Frederick Pratten

Personal information
- Full name: Frederick Lewis Pratten
- Born: 13 February 1904 Midsomer Norton, Somerset, England
- Died: 23 February 1967 (aged 63) Midsomer Norton, Somerset, England
- Batting: Right-handed

Domestic team information
- 1930–1931: Somerset

Career statistics
| Competition | FC |
| Matches | 12 |
| Runs scored | 71 |
| Batting average | 7.88 |
| 100s/50s | 0/0 |
| Top score | 16 |
| Catches/stumpings | 6/5 |
- Source: CricketArchive, 22 December 2015

= Frederick Pratten (cricketer) =

English cricketer

Frederick Lewis Pratten, born on 13 February 1904 at Midsomer Norton, Somerset, England, where he also died on 23 February 1967, was a cricketer who played 12 first-class matches for Somerset in 1930 and 1931.

A wicketkeeper and tail-end batsman, Pratten was one of several substitute wicketkeepers used by Somerset to cover the absence through ill-health of the regular wicketkeeper, Wally Luckes.

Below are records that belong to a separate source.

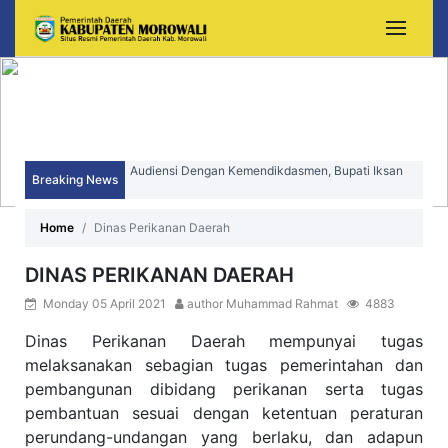
Audiensi Dengan Kemendikdasmen, Bupati Iksan
Breaking News
Perjuangkan Peningkatan Mutu dan Pemerataan
Sekda Morowali Yusman Mahbub Hadiri Peringatan
Home
Dinas Perikanan Daerah
Pendidikan Morowali
HUT ke-15 Kecamatan Bungku Timur
DINAS PERIKANAN DAERAH
Monday 05 April 2021
author Muhammad Rahmat
4883
Dinas Perikanan Daerah mempunyai tugas
melaksanakan sebagian tugas pemerintahan dan
pembangunan dibidang perikanan serta tugas
pembantuan sesuai dengan ketentuan peraturan
perundang-undangan yang berlaku, dan adapun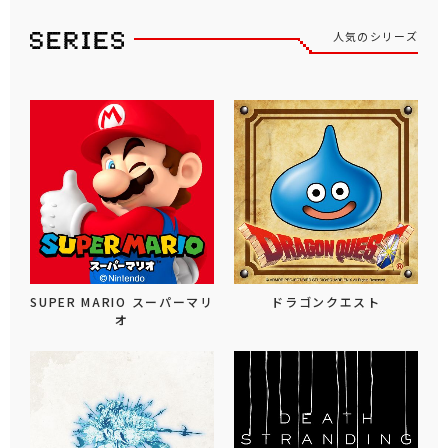
人気のシリーズ
SUPER MARIO スーパーマリ
ドラゴンクエスト
オ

Others included the ultimate non-batsman, Seymour Clark, and the opening batsman Frank Lee.

Pratten played once in the 1930 season in the match against Leicestershire, not batting and taking one catch. In the 1931 season, he played in Somerset's first 10 County Championship matches, plus the match against the New Zealanders, taking in those 11 matches five catches and making five stumpings. At the end of June, Lee took over the wicketkeeping duties, and Pratten did not appear in first-class cricket again.

He reached double figures only three times in 18 innings, twice in the match against Nottinghamshire, which Somerset still lost heavily.